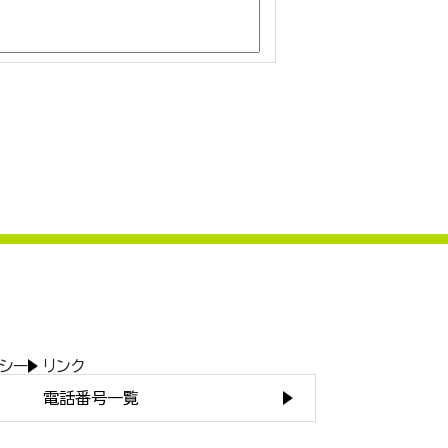
シー
リンク
電話番号一覧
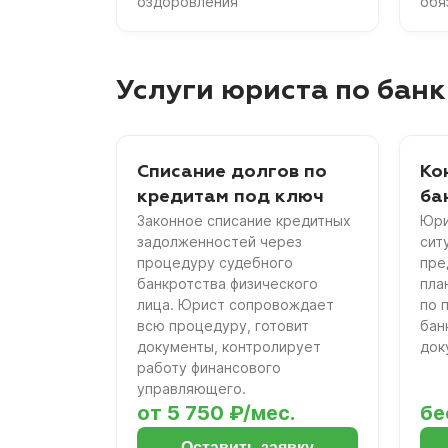
оздоровления
обя
Услуги юриста по банк
Списание долгов по
Ко
кредитам под ключ
ба
Законное списание кредитных
Юри
задолженностей через
сит
процедуру судебного
пре
банкротства физического
пла
лица. Юрист сопровождает
по 
всю процедуру, готовит
бан
документы, контролирует
док
работу финансового
управляющего.
от 5 750 ₽/мес.
бе
Оставить заявку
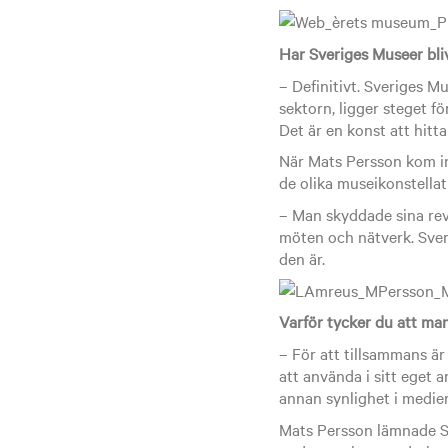
Har Sveriges Museer bli
– Definitivt. Sveriges 
sektorn, ligger steget fö
Det är en konst att hitt
När Mats Persson kom in
de olika museikonstellat
– Man skyddade sina rev
möten och nätverk. Sveri
den är.
Varför tycker du att ma
– För att tillsammans är
att använda i sitt eget 
annan synlighet i medie
Mats Persson lämnade Sve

————

* [PROBLEM DETAILS]: Can you format every line of text in the entries above as a JSON list of strings, one string per line, with blank lines skipped and the pictures left out?

* [SOLUTION TO THIS EXERCISE]:
[
  "シー",
  "リンク",
  "電話番号一覧",
  "оздоровления",
  "обя",
  "Услуги юриста по банк",
  "Списание долгов по",
  "Ко",
  "кредитам под ключ",
  "ба",
  "Законное списание кредитных",
  "Юри",
  "задолженностей через",
  "сит",
  "процедуру судебного",
  "пре",
  "банкротства физического",
  "пла",
  "лица. Юрист сопровождает",
  "по ",
  "всю процедуру, готовит",
  "бан",
  "документы, контролирует",
  "док",
  "работу финансового",
  "управляющего.",
  "от 5 750 ₽/мес.",
  "бе",
  "Оставить заявку",
  "Har Sveriges Museer bli",
  "– Definitivt. Sveriges ",
  "sektorn, ligger steget fö",
  "Det är en konst att hitt",
  "När Mats Persson kom in",
  "de olika museikonstellat",
  "– Man skyddade sina rev",
  "möten och nätverk. Sveri",
  "den är.",
  "Varför tycker du att ma",
  "– För att tillsammans är",
  "att använda i sitt eget ",
  "annan synlighet i medie",
  "Mats Persson lämnade Sve"
]